**YOUR OBJECTIVE**
Among the entries, which lines carry the string "Figure"? Copy every one.

**EXERCISE DATA**
※ ※ ※
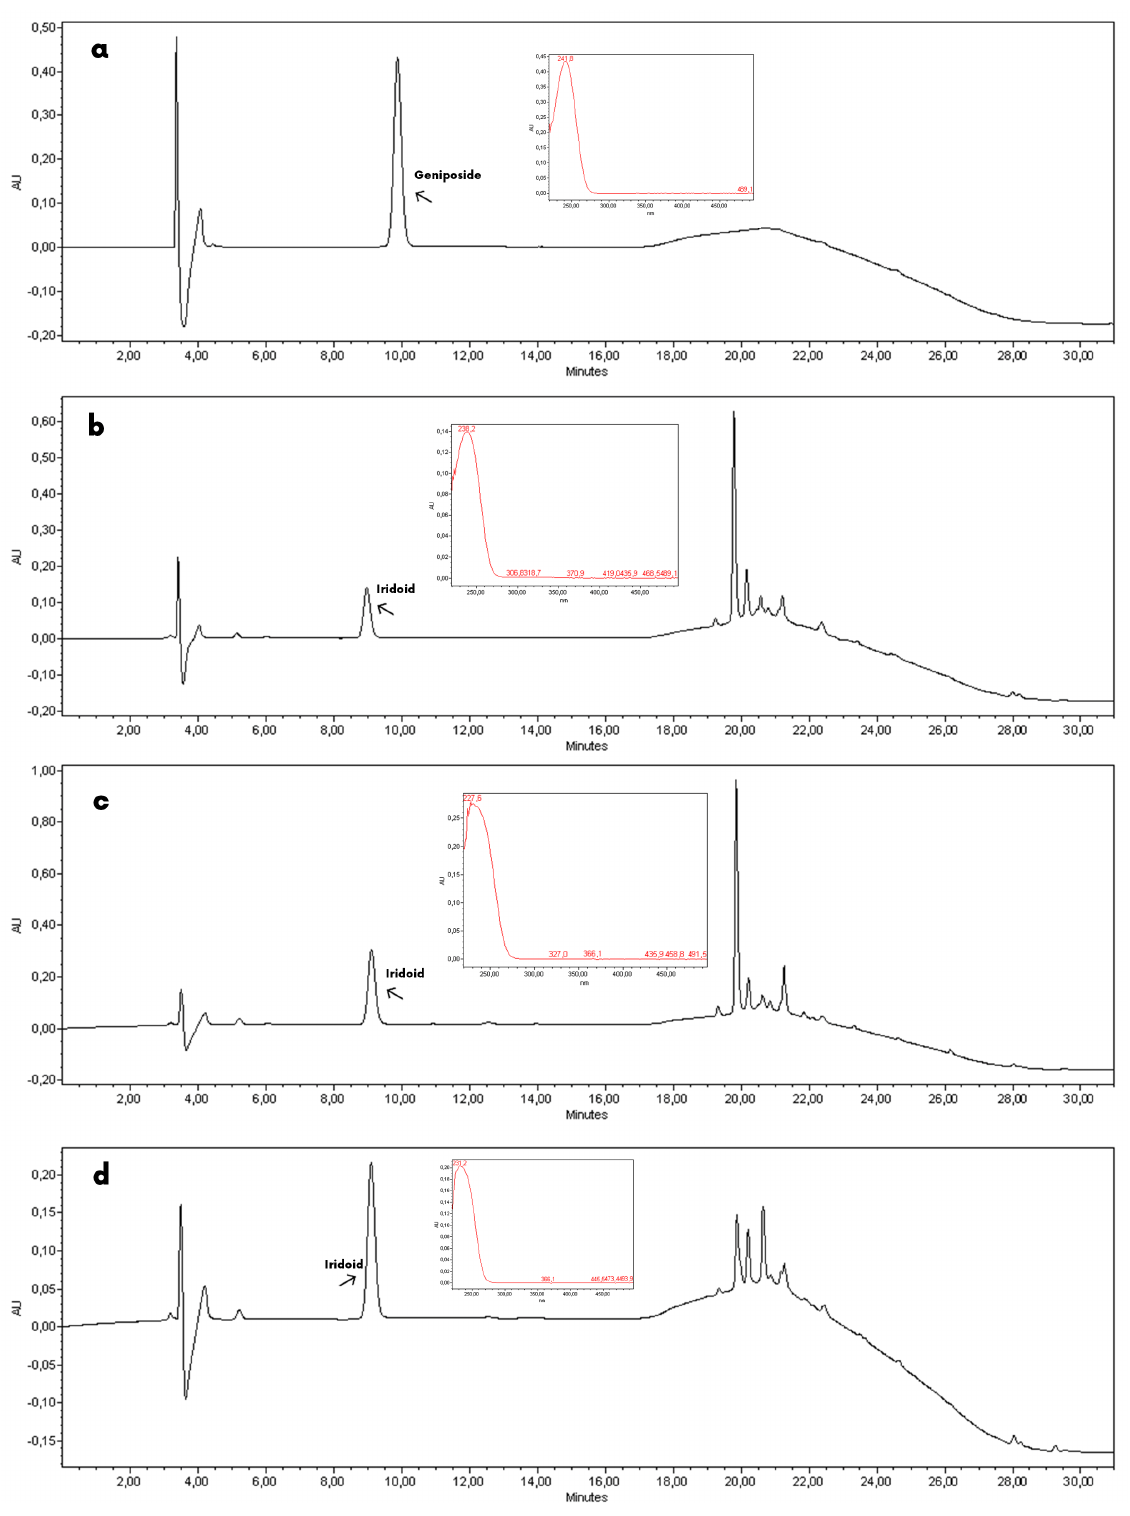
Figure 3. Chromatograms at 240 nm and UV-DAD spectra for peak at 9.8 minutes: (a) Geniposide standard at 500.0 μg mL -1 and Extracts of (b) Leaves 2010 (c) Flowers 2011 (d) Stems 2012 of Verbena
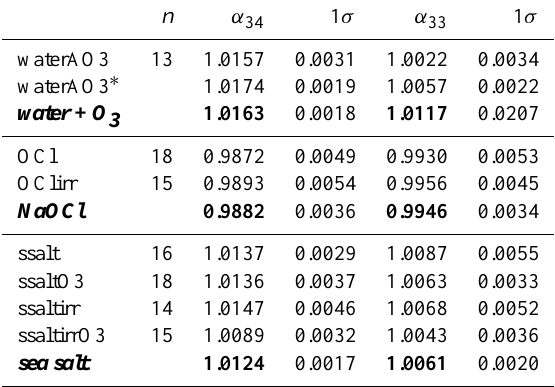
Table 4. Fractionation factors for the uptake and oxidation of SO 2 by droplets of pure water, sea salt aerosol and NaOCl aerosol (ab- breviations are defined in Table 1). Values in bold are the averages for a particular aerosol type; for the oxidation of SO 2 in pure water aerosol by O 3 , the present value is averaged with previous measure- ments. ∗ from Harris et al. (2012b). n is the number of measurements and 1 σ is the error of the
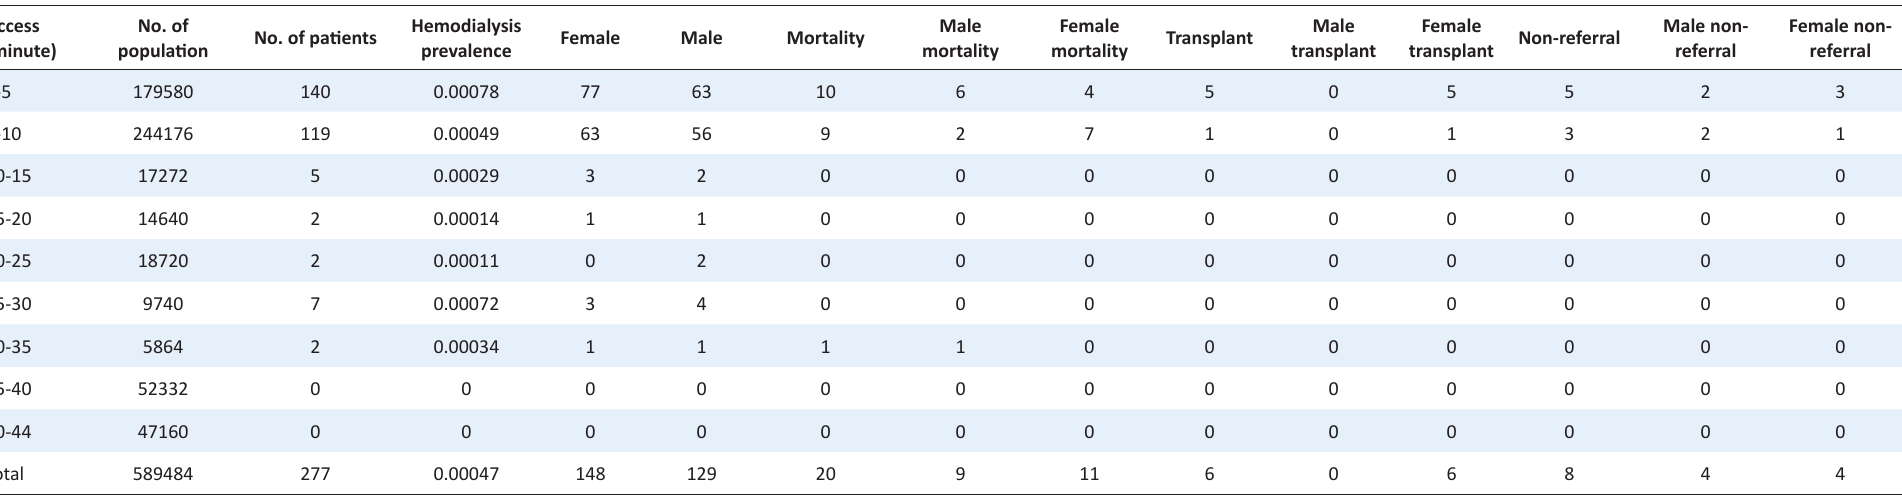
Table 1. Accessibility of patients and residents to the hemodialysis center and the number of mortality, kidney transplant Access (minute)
※ ※ ※
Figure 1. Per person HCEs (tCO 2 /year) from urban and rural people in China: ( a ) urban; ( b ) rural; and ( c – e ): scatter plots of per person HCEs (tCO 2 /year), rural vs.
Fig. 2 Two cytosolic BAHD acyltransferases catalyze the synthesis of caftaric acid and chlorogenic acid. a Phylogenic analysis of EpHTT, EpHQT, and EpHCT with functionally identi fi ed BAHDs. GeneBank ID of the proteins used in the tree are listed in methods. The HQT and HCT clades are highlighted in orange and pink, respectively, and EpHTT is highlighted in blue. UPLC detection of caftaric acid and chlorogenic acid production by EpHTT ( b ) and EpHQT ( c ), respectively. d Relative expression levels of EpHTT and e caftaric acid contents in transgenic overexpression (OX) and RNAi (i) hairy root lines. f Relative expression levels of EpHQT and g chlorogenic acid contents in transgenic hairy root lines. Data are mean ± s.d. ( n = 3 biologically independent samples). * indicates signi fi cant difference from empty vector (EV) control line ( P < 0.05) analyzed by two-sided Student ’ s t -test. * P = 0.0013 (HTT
※ ※ ※
**TASK OUTPUT**
Figure 3. Chromatograms at 240 nm and UV-DAD spectra for peak at 9.8 minutes: (a) Geniposide standard at 500.0 μg mL -1 and Extracts of (b) Leaves 2010 (c) Flowers 2011 (d) Stems 2012 of Verbena
Figure 1. Per person HCEs (tCO 2 /year) from urban and rural people in China: ( a ) urban; ( b ) rural; and ( c – e ): scatter plots of per person HCEs (tCO 2 /year), rural vs.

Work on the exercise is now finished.